Canadian Red Cross Society Service Badge

Date / Period
1949
Place
Ottawa
Object Type
Badges, Pins, Medals and Stamps
Credit
Canadian Red Cross
Topics
Volunteers and Aid Workers

For 120 years, the Canadian Red Cross has relied upon the labours of millions of volunteers whose individual names and contributions are now lost to history. This small enamel “Service” pin is the only known clue telling us that Mrs. M.S. Bradley was one of these volunteers.

The pin fits easily in the palm of one’s hand, and was created as a form of official recognition for exceptional volunteer service. It was meant to be worn on the lapel of one’s coat, suit jacket, or blouse, and would have been recognized by others in the Red Cross as a mark of honour. Mrs. Bradley’s name is engraved on the reverse, along with the year 1949 – likely the year it was awarded to her.
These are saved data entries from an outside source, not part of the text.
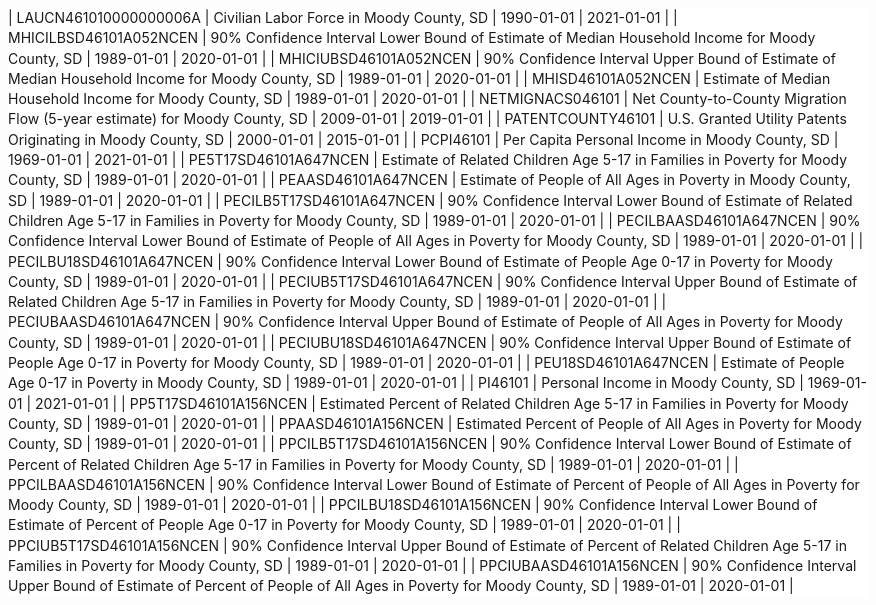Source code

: | LAUCN461010000000006A     | Civilian Labor Force in Moody County, SD                                                                                                                                  | 1990-01-01          | 2021-01-01        |
| MHICILBSD46101A052NCEN    | 90% Confidence Interval Lower Bound of Estimate of Median Household Income for Moody County, SD                                                                           | 1989-01-01          | 2020-01-01        |
| MHICIUBSD46101A052NCEN    | 90% Confidence Interval Upper Bound of Estimate of Median Household Income for Moody County, SD                                                                           | 1989-01-01          | 2020-01-01        |
| MHISD46101A052NCEN        | Estimate of Median Household Income for Moody County, SD                                                                                                                  | 1989-01-01          | 2020-01-01        |
| NETMIGNACS046101          | Net County-to-County Migration Flow (5-year estimate) for Moody County, SD                                                                                                | 2009-01-01          | 2019-01-01        |
| PATENTCOUNTY46101         | U.S. Granted Utility Patents Originating in Moody County, SD                                                                                                              | 2000-01-01          | 2015-01-01        |
| PCPI46101                 | Per Capita Personal Income in Moody County, SD                                                                                                                            | 1969-01-01          | 2021-01-01        |
| PE5T17SD46101A647NCEN     | Estimate of Related Children Age 5-17 in Families in Poverty for Moody County, SD                                                                                         | 1989-01-01          | 2020-01-01        |
| PEAASD46101A647NCEN       | Estimate of People of All Ages in Poverty in Moody County, SD                                                                                                             | 1989-01-01          | 2020-01-01        |
| PECILB5T17SD46101A647NCEN | 90% Confidence Interval Lower Bound of Estimate of Related Children Age 5-17 in Families in Poverty for Moody County, SD                                                  | 1989-01-01          | 2020-01-01        |
| PECILBAASD46101A647NCEN   | 90% Confidence Interval Lower Bound of Estimate of People of All Ages in Poverty for Moody County, SD                                                                     | 1989-01-01          | 2020-01-01        |
| PECILBU18SD46101A647NCEN  | 90% Confidence Interval Lower Bound of Estimate of People Age 0-17 in Poverty for Moody County, SD                                                                        | 1989-01-01          | 2020-01-01        |
| PECIUB5T17SD46101A647NCEN | 90% Confidence Interval Upper Bound of Estimate of Related Children Age 5-17 in Families in Poverty for Moody County, SD                                                  | 1989-01-01          | 2020-01-01        |
| PECIUBAASD46101A647NCEN   | 90% Confidence Interval Upper Bound of Estimate of People of All Ages in Poverty for Moody County, SD                                                                     | 1989-01-01          | 2020-01-01        |
| PECIUBU18SD46101A647NCEN  | 90% Confidence Interval Upper Bound of Estimate of People Age 0-17 in Poverty for Moody County, SD                                                                        | 1989-01-01          | 2020-01-01        |
| PEU18SD46101A647NCEN      | Estimate of People Age 0-17 in Poverty in Moody County, SD                                                                                                                | 1989-01-01          | 2020-01-01        |
| PI46101                   | Personal Income in Moody County, SD                                                                                                                                       | 1969-01-01          | 2021-01-01        |
| PP5T17SD46101A156NCEN     | Estimated Percent of Related Children Age 5-17 in Families in Poverty for Moody County, SD                                                                                | 1989-01-01          | 2020-01-01        |
| PPAASD46101A156NCEN       | Estimated Percent of People of All Ages in Poverty for Moody County, SD                                                                                                   | 1989-01-01          | 2020-01-01        |
| PPCILB5T17SD46101A156NCEN | 90% Confidence Interval Lower Bound of Estimate of Percent of Related Children Age 5-17 in Families in Poverty for Moody County, SD                                       | 1989-01-01          | 2020-01-01        |
| PPCILBAASD46101A156NCEN   | 90% Confidence Interval Lower Bound of Estimate of Percent of People of All Ages in Poverty for Moody County, SD                                                          | 1989-01-01          | 2020-01-01        |
| PPCILBU18SD46101A156NCEN  | 90% Confidence Interval Lower Bound of Estimate of Percent of People Age 0-17 in Poverty for Moody County, SD                                                             | 1989-01-01          | 2020-01-01        |
| PPCIUB5T17SD46101A156NCEN | 90% Confidence Interval Upper Bound of Estimate of Percent of Related Children Age 5-17 in Families in Poverty for Moody County, SD                                       | 1989-01-01          | 2020-01-01        |
| PPCIUBAASD46101A156NCEN   | 90% Confidence Interval Upper Bound of Estimate of Percent of People of All Ages in Poverty for Moody County, SD                                                          | 1989-01-01          | 2020-01-01        |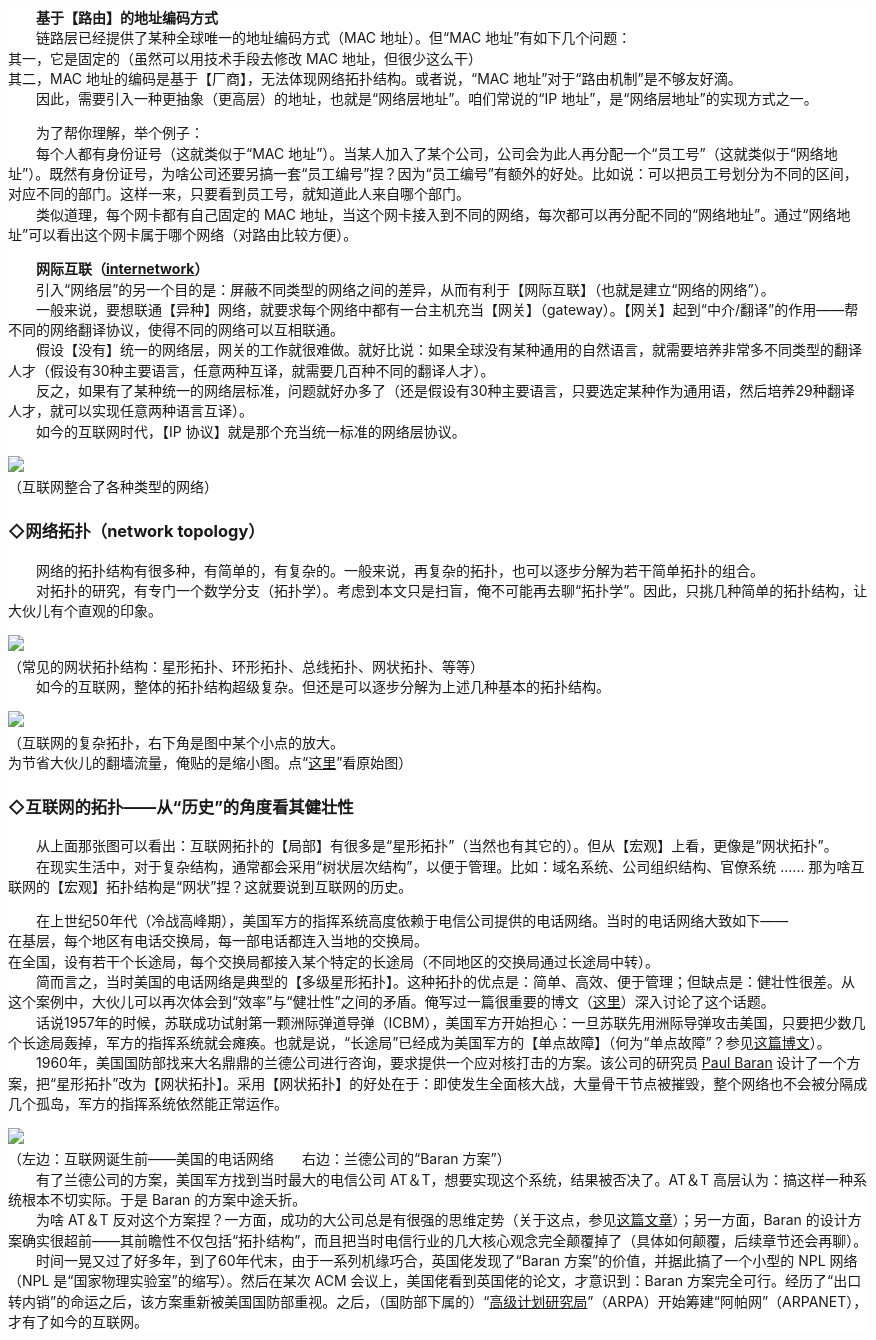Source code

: 　　**基于【路由】的地址编码方式**  
　　链路层已经提供了某种全球唯一的地址编码方式（MAC 地址）。但“MAC 地址”有如下几个问题：  
其一，它是固定的（虽然可以用技术手段去修改 MAC 地址，但很少这么干）  
其二，MAC 地址的编码是基于【厂商】，无法体现网络拓扑结构。或者说，“MAC 地址”对于“路由机制”是不够友好滴。  
　　因此，需要引入一种更抽象（更高层）的地址，也就是“网络层地址”。咱们常说的“IP 地址”，是“网络层地址”的实现方式之一。

　　为了帮你理解，举个例子：  
　　每个人都有身份证号（这就类似于“MAC 地址”）。当某人加入了某个公司，公司会为此人再分配一个“员工号”（这就类似于“网络地址”）。既然有身份证号，为啥公司还要另搞一套“员工编号”捏？因为“员工编号”有额外的好处。比如说：可以把员工号划分为不同的区间，对应不同的部门。这样一来，只要看到员工号，就知道此人来自哪个部门。  
　　类似道理，每个网卡都有自己固定的 MAC 地址，当这个网卡接入到不同的网络，每次都可以再分配不同的“网络地址”。通过“网络地址”可以看出这个网卡属于哪个网络（对路由比较方便）。

　　**网际互联（[internetwork](https://en.wikipedia.org/wiki/Internetworking)）**  
　　引入“网络层”的另一个目的是：屏蔽不同类型的网络之间的差异，从而有利于【网际互联】（也就是建立“网络的网络”）。  
　　一般来说，要想联通【异种】网络，就要求每个网络中都有一台主机充当【网关】（gateway）。【网关】起到“中介/翻译”的作用——帮不同的网络翻译协议，使得不同的网络可以互相联通。  
　　假设【没有】统一的网络层，网关的工作就很难做。就好比说：如果全球没有某种通用的自然语言，就需要培养非常多不同类型的翻译人才（假设有30种主要语言，任意两种互译，就需要几百种不同的翻译人才）。  
　　反之，如果有了某种统一的网络层标准，问题就好办多了（还是假设有30种主要语言，只要选定某种作为通用语，然后培养29种翻译人才，就可以实现任意两种语言互译）。  
　　如今的互联网时代，【IP 协议】就是那个充当统一标准的网络层协议。

![](https://lh3.googleusercontent.com/zrXBFWSDp-D4VebTx73Un03rN3zKCjVL6Ax_VURmxZyaIj_bfr09TwYya1F6GyNz3W5JLmEvzDggkDPYuHpCdHfWjKHDHp-pBVubeDazpi7Ie9CHYbhJkVP1c48JSZJhpKn8zftthOo)  
（互联网整合了各种类型的网络）

### ◇网络拓扑（network topology）

　　网络的拓扑结构有很多种，有简单的，有复杂的。一般来说，再复杂的拓扑，也可以逐步分解为若干简单拓扑的组合。  
　　对拓扑的研究，有专门一个数学分支（拓扑学）。考虑到本文只是扫盲，俺不可能再去聊“拓扑学”。因此，只挑几种简单的拓扑结构，让大伙儿有个直观的印象。

![](https://lh5.googleusercontent.com/ccFqOwvxYuPyelLkW1KRh77tNfUR3TCMMSFN0YgJKJSUfBWISxnzj7mRKLvAP5FvCb2YJDZ8aZO7wRKslvltbWm5fn0QJk3uWp5F3xQy_GFXWVx__c1kDD-cV7HHejxuwqvR6ombf_M)  
（常见的网状拓扑结构：星形拓扑、环形拓扑、总线拓扑、网状拓扑、等等）  
　　如今的互联网，整体的拓扑结构超级复杂。但还是可以逐步分解为上述几种基本的拓扑结构。

![](https://lh3.googleusercontent.com/l2JVK5up10o5jLkXzIgrcNcTBpnXtmeBKxyHqhuxmqDFlAGDF8pXDqHhRfTf7kAeNLYrgnnI0HVElnFE-JKZXpwcC2Y1f12v5bftW4_6KIYQqY-77tI_pE---r3L3Fwle2i0PTgAnEc)  
（互联网的复杂拓扑，右下角是图中某个小点的放大。  
为节省大伙儿的翻墙流量，俺贴的是缩小图。点“[这里](https://upload.wikimedia.org/wikipedia/commons/d/d2/Internet_map_1024.jpg)”看原始图）

### ◇互联网的拓扑——从“历史”的角度看其健壮性

　　从上面那张图可以看出：互联网拓扑的【局部】有很多是“星形拓扑”（当然也有其它的）。但从【宏观】上看，更像是“网状拓扑”。  
　　在现实生活中，对于复杂结构，通常都会采用“树状层次结构”，以便于管理。比如：域名系统、公司组织结构、官僚系统 ...... 那为啥互联网的【宏观】拓扑结构是“网状”捏？这就要说到互联网的历史。

　　在上世纪50年代（冷战高峰期），美国军方的指挥系统高度依赖于电信公司提供的电话网络。当时的电话网络大致如下——  
在基层，每个地区有电话交换局，每一部电话都连入当地的交换局。  
在全国，设有若干个长途局，每个交换局都接入某个特定的长途局（不同地区的交换局通过长途局中转）。  
　　简而言之，当时美国的电话网络是典型的【多级星形拓扑】。这种拓扑的优点是：简单、高效、便于管理；但缺点是：健壮性很差。从这个案例中，大伙儿可以再次体会到“效率”与“健壮性”之间的矛盾。俺写过一篇很重要的博文（[这里](https://program-think.blogspot.com/2020/04/Government-and-System-Robustness.html)）深入讨论了这个话题。  
　　话说1957年的时候，苏联成功试射第一颗洲际弹道导弹（ICBM），美国军方开始担心：一旦苏联先用洲际导弹攻击美国，只要把少数几个长途局轰掉，军方的指挥系统就会瘫痪。也就是说，“长途局”已经成为美国军方的【单点故障】（何为“单点故障”？参见[这篇博文](https://program-think.blogspot.com/2015/04/Single-Point-of-Failure.html)）。  
　　1960年，美国国防部找来大名鼎鼎的兰德公司进行咨询，要求提供一个应对核打击的方案。该公司的研究员 [Paul Baran](https://en.wikipedia.org/wiki/Paul_Baran) 设计了一个方案，把“星形拓扑”改为【网状拓扑】。采用【网状拓扑】的好处在于：即使发生全面核大战，大量骨干节点被摧毁，整个网络也不会被分隔成几个孤岛，军方的指挥系统依然能正常运作。

![](https://lh5.googleusercontent.com/IE-FTOWlH2Z5OjbyXQ18nnjCRMoQrk1jfjoyIuLApcwU1AGPhu0mFgJL65IkOsvADshV1Fxbfb4bSn54Xy4m08lDE-n-mtnaSYAAGCgIUZSvVZo-8IAPPzFyLUcZdvq_JWsoUOsfdZQ)  
（左边：互联网诞生前——美国的电话网络　　右边：兰德公司的“Baran 方案”）  
　　有了兰德公司的方案，美国军方找到当时最大的电信公司 AT＆T，想要实现这个系统，结果被否决了。AT＆T 高层认为：搞这样一种系统根本不切实际。于是 Baran 的方案中途夭折。  
　　为啥 AT＆T 反对这个方案捏？一方面，成功的大公司总是有很强的思维定势（关于这点，参见[这篇文章](https://program-think.blogspot.com/2016/04/Andy-Grove-Quotes-on-Leadership.html)）；另一方面，Baran 的设计方案确实很超前——其前瞻性不仅包括“拓扑结构”，而且把当时电信行业的几大核心观念完全颠覆掉了（具体如何颠覆，后续章节还会再聊）。  
　　时间一晃又过了好多年，到了60年代末，由于一系列机缘巧合，英国佬发现了“Baran 方案”的价值，并据此搞了一个小型的 NPL 网络（NPL 是“国家物理实验室”的缩写）。然后在某次 ACM 会议上，美国佬看到英国佬的论文，才意识到：Baran 方案完全可行。经历了“出口转内销”的命运之后，该方案重新被美国国防部重视。之后，（国防部下属的）“[高级计划研究局](https://zh.wikipedia.org/wiki/%E5%9C%8B%E9%98%B2%E9%AB%98%E7%AD%89%E7%A0%94%E7%A9%B6%E8%A8%88%E5%8A%83%E7%BD%B2)”（ARPA）开始筹建“阿帕网”（ARPANET），才有了如今的互联网。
Until the late twentieth century it was customary for married women to be known publicly by their husband’s name or initials, so we know that Mrs. Bradley was married to M.S. Bradley, but not what her own first name was. We do not know her age, when she first began working for the Red Cross, or where she lived. In this respect she symbolizes millions of women, similarly unknown, who worked diligently for local Red Cross branches and auxiliaries through periods of war and peace.

The date 1949 does give us a clue as to what Mrs. Bradley may have been doing. The years 1946-49 were a period of transition for the Canadian Red Cross, as it wound down its Second World War (1939-45) services and opened a new period of peacetime work at home and abroad. 

She may have been an active member of a branch supporting established programs like the outpost hospitals or community health promotion. Perhaps she was a skilled local fundraiser. Alternately, she may have helped spearhead a new post-war initiative in her area, like the Swimming and Water Safety program, Blood Transfusion Service, or Sickroom Supplies Loan Cupboard. 

Ultimately, this lack of detail allows us to see in Mrs. Bradley a representative not merely of women’s contributions to Red Cross work, but of every Canadian over the past 120 years who has offered humble humanitarian service in the ways they were able. Volunteers like Mrs. Bradley have made the Canadian Red Cross what it is today.